Ultimately in outcome evaluation, we want to know, is this product or service working? Is anyone better off after receiving these services?

However, there is an additional component: a service that is working and providing outcomes that are improving people’s well-being is a positive thing; but how did we get there?  This is where fidelity measures become so imperative.  Fidelity is “the adherence of actual treatment delivery to the protocol originally developed”1.  

The importance of fidelity is highlighted when utilizing evidence-based approaches in health and human services, most often in the field of mental health.  These treatments, therapeutic processes, and models have undergone strict measures that are reliable and valid to determine their effectiveness2.  Measuring fidelity refers to measuring the adherence to evidence-based practices.   

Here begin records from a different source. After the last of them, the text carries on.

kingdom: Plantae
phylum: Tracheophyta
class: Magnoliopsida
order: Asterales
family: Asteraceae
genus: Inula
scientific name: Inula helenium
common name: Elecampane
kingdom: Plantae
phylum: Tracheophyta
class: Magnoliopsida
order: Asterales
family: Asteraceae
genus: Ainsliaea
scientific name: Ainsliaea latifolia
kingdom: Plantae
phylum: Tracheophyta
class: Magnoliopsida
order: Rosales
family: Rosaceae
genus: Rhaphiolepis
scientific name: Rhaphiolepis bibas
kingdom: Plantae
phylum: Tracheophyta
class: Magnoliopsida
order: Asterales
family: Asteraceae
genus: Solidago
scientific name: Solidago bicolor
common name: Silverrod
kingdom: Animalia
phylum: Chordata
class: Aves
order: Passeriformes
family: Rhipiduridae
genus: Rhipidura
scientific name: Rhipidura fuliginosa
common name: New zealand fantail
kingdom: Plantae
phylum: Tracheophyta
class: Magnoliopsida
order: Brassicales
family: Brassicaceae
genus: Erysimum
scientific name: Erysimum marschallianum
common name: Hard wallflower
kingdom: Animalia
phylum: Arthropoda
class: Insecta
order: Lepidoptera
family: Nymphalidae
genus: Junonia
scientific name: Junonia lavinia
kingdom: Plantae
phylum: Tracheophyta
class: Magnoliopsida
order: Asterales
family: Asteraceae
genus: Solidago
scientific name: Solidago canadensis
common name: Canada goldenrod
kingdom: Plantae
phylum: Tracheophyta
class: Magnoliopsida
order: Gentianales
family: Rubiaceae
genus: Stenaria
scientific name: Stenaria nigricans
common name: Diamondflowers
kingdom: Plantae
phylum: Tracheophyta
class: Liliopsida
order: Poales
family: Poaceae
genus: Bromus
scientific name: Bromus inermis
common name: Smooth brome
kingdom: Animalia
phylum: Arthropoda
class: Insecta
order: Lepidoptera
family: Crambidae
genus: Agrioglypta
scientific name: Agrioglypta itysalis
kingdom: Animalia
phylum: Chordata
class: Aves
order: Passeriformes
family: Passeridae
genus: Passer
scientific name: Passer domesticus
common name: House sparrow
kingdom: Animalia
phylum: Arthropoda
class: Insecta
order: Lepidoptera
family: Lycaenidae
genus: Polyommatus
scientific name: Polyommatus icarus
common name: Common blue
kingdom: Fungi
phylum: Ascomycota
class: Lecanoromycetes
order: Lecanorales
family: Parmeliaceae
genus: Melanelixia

If a program’s clients/consumers are achieving positive results, the first step is to determine if adherence to fidelity was met.  If so, great!  If not, what interventions were taking place that were, in fact, working?  If we are seeing negative outcomes from a population, such as increased psychiatric hospitalizations or foster care placements, what treatment protocols and intervention standards are not being met and impacting client outcomes?

It is important to measure fidelity because we need to know if interventions are working when they are being implemented.  Regardless of the type of service provided, be it prevention focused, or maintenance counseling, providers and their supervisors, as well as stakeholders, need to know if the way they are conducting their practice will result in positive outcomes and reach predetermined goals.  

By observing and measuring fidelity, health and human service agencies are able to note how the community responds to interventions that are administered equally, following their appropriate implementation plans.  If the community changes the way they respond to an intervention that is being implemented with fidelity, a needs assessment can be conducted to determine what other interventions may be more effective, if needed. 

The bottom line: Programs can learn, adapt and innovate to meet new needs of the community only if fidelity is measured.  


Mowbray, C. T., Holter, M. C., Teague, G. B., Bybee, D. (2003). Fidelity criteria: development, measurement, and validation. American Journal of Evaluation, 24(3), 315-340.

2 Orwin, R. G. (2000). Assessing program fidelity in substance abuse health services research. Addiction 95,(Suppl. 3), S309-27.